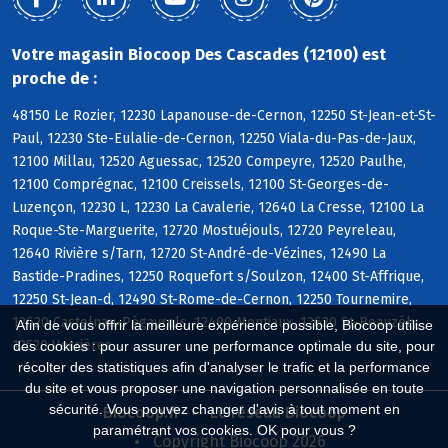
Votre magasin Biocoop Des Cascades (12100) est
proche de :
48150 Le Rozier, 12230 Lapanouse-de-Cernon, 12250 St-Jean-et-St-
Paul, 12230 Ste-Eulalie-de-Cernon, 12250 Viala-du-Pas-de-Jaux,
12100 Millau, 12520 Aguessac, 12520 Compeyre, 12520 Paulhe,
12100 Comprégnac, 12100 Creissels, 12100 St-Georges-de-
Luzençon, 12230 L, 12230 La Cavalerie, 12640 La Cresse, 12100 La
Roque-Ste-Marguerite, 12720 Mostuéjouls, 12720 Peyreleau,
12640 Rivière s/Tarn, 12720 St-André-de-Vézines, 12490 La
Bastide-Pradines, 12250 Roquefort s/Soulzon, 12400 St-Affrique,
12250 St-Jean-d, 12490 St-Rome-de-Cernon, 12250 Tournemire,
12620 Castelnau-Pégayrols, 12490 Montjaux, 12620 St-Beauzély,
Afin de vous offrir la meilleure expérience possible, Biocoop utilise
12520 Verrières
des cookies : pour assurer une performance optimale du site, pour
récolter des statistiques afin d'analyser le trafic et la performance
du site et vous proposer une navigation personnalisée en toute
sécurité. Vous pouvez changer d'avis à tout moment en
Biocoop.fr
Le réseau Biocoop
paramétrant vos cookies. OK pour vous ?
Copyright Biocoop 2026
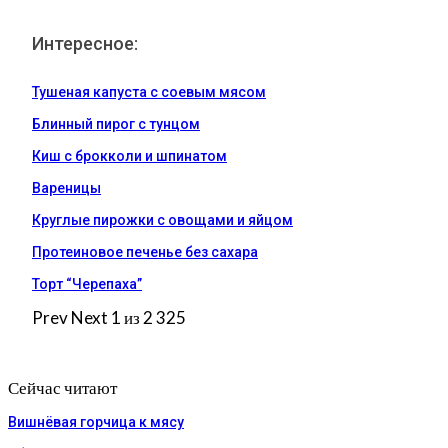
Интересное:
Тушеная капуста с соевым мясом
Блинный пирог с тунцом
Киш с брокколи и шпинатом
Вареницы
Круглые пирожки с овощами и яйцом
Протеиновое печенье без сахара
Торт “Черепаха”
Prev
Next
1 из 2 325
Сейчас читают
Вишнёвая горчица к мясу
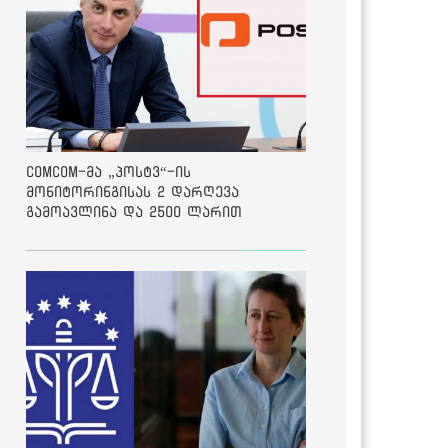
ComCom-მა „პოსტვ“-ის
მონიტორინგისას 2 დარღევა
გამოავლინა და 2500 ლარით
დააჯარიმა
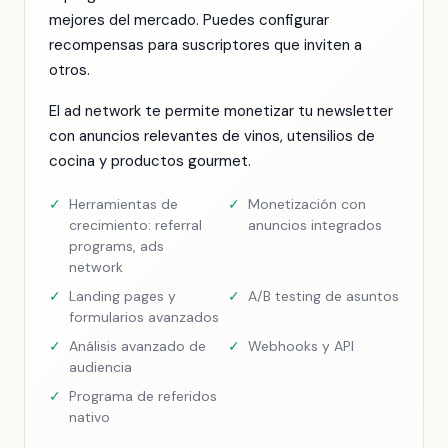
mejores del mercado. Puedes configurar
recompensas para suscriptores que inviten a
otros.
El ad network te permite monetizar tu newsletter
con anuncios relevantes de vinos, utensilios de
cocina y productos gourmet.
✓
Herramientas de
✓
Monetización con
crecimiento: referral
anuncios integrados
programs, ads
network
✓
Landing pages y
✓
A/B testing de asuntos
formularios avanzados
✓
Análisis avanzado de
✓
Webhooks y API
audiencia
✓
Programa de referidos
nativo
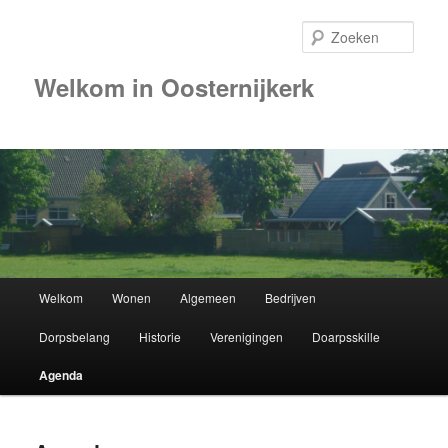
Zoek
Welkom in Oosternijkerk
Hoofdmenu
Welkom
Wonen
Algemeen
Bedrijven
Spring
Dorpsbelang
Historie
Verenigingen
Doarpsskille
naar
Agenda
de
primaire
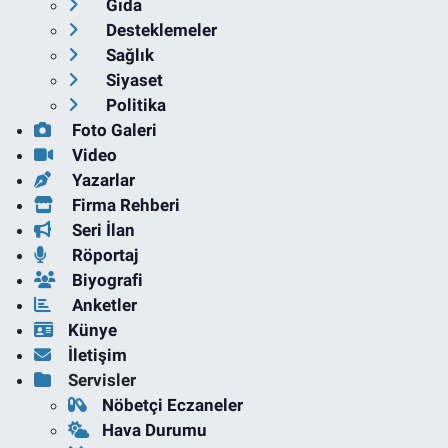
Gıda
Desteklemeler
Sağlık
Siyaset
Politika
Foto Galeri
Video
Yazarlar
Firma Rehberi
Seri İlan
Röportaj
Biyografi
Anketler
Künye
İletişim
Servisler
Nöbetçi Eczaneler
Hava Durumu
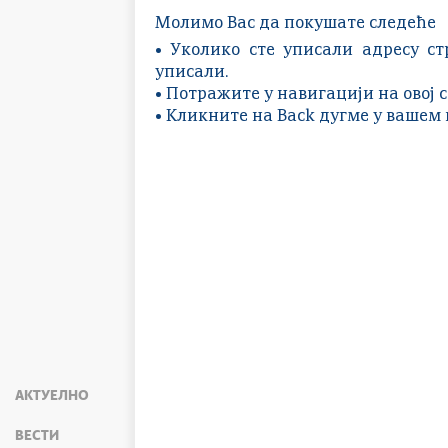
Молимо Вас да покушате следеће
• Уколико сте уписали адресу ст
уписали.
• Потражите у навигацији на овој 
• Кликните на Back дугме у вашем 
АКТУЕЛНО
ВЕСТИ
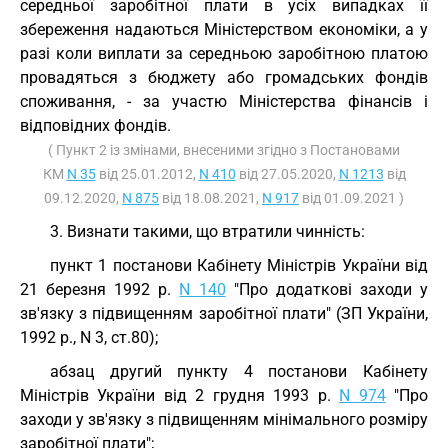
середньої заробітної плати в усіх випадках її
збереження надаються Міністерством економіки, а у
разі коли виплати за середньою заробітною платою
провадяться з бюджету або громадських фондів
споживання, - за участю Міністерства фінансів і
відповідних фондів.
( Пункт 2 із змінами, внесеними згідно з Постановами
КМ
N 35
від 25.01.2012,
N 410
від 27.05.2020,
N 1213
від
09.12.2020,
N 875
від 18.08.2021,
N 917
від 01.09.2021 )
3. Визнати такими, що втратили чинність:
пункт 1 постанови Кабінету Міністрів України від
21 березня 1992 р.
N 140
"Про додаткові заходи у
зв'язку з підвищенням заробітної плати" (ЗП України,
1992 р., N 3, ст.80);
абзац другий пункту 4 постанови Кабінету
Міністрів України від 2 грудня 1993 р.
N 974
"Про
заходи у зв'язку з підвищенням мінімального розміру
заробітної плати";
━━━━━━━━━━━━━━━━━━━━
| Assigned task |
Only one stretch of the entries above is wanted: the lines from the one containing "Bastide-Pradines, 12250 Roquefort" through the one containing "12520 Verrières". Please reproduce it exactly.

| Answer area |
Bastide-Pradines, 12250 Roquefort s/Soulzon, 12400 St-Affrique,
12250 St-Jean-d, 12490 St-Rome-de-Cernon, 12250 Tournemire,
12620 Castelnau-Pégayrols, 12490 Montjaux, 12620 St-Beauzély,
Afin de vous offrir la meilleure expérience possible, Biocoop utilise
12520 Verrières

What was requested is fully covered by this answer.